Тисса склонила голову на правый бок и задумалась.
— У вас умные и одновременно глупые размышления, Монк, что я могу сказать… А это куда лучше, чем четкая определенность. Доброта должна идти рука об руку с умом, чтобы прокладывать только верную дорогу. Но, увы, уж так устроена жизнь, что не всегда ум способен помочь хорошему делу. Быстротечность времени, а следовательно, и поступков играют против нас. И ум ничего не может порой изменить. Поэтому я положилась на свое сердце и на слепую удачу. Я не оправдываюсь! К тому же для оправданий еще слишком рано… Просто рассуждаю.
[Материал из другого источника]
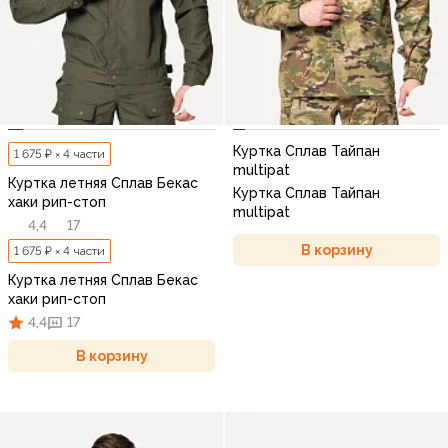
Куртка Сплав Тайпан
1 675 ₽ × 4 части
multipat
Куртка летняя Сплав Бекас
Куртка Сплав Тайпан
хаки рип-стоп
multipat
4,4
17
В корзину
1 675 ₽ × 4 части
Куртка летняя Сплав Бекас
хаки рип-стоп
4,4
17
В корзину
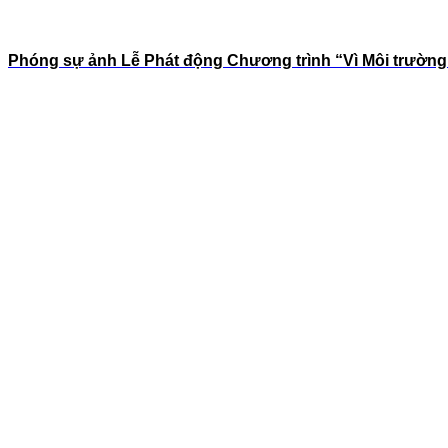
Phóng sự ảnh Lễ Phát động Chương trình “Vì Môi trườn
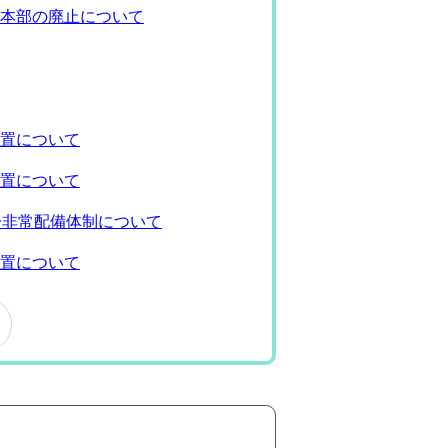
本部の廃止について
置について
置について
一非常配備体制について
置について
Но в любом случае, мне нравятся ваши слова, Монк! Благодарю за них. Однако надеюсь, что в рай мы попадем не сегодня. Не стоитторопиться, не правда ли?
— Это точно, — улыбнулся мужчина.
— Знаете, что самое абсурдное в нашем мире, — Тисса склонила голову, нахмурив лоб: — те, кто знают, что попадут в рай, не спешат умирать. А те, кому точно обеспечена дорога в ад, так и рвутся поскорее в него провалиться. Как, например, те сволочи у наших стен.
— Не знаю… По мне, так все зависит от конкретного положения дел, — откликнулся воин.
— Вы куда сильнее и умнее меня, Монк. И поняла я это всего лишь за несколько минут общения с вами. Меня всегда переполняют эмоции, и не самые лучшие. Я на них, словно на качелях. Знаю, где лежит правда, но они уносят меня прочь. И я никак не успеваю ухватиться за золотую середину.
— Но ведь, вы, стараетесь?
— Да! Но всегда проигрываю… Откуда у вас такие превосходные взгляды на жизнь? Кто вам их дал?
— Боюсь, что мой ответ вам не понравится. Такие вещи не даст ни один учитель. На мою жизнь выпало немало сражений. И смерти в лицо я насмотрелся достаточно. Самым жутким, пожалуй, было встречать рассвет прямо перед битвой. Каждый рассвет в памяти, как последний до сих пор. И вот ты сидишь и смотришь на небо, прощаясь со всем, что было. Прощаешься не потому, что совсем в себя не веришь, а потому что знаешь, что иначе нельзя. И вот эти-то рассветы научили меня тому, о чем вы спрашивали.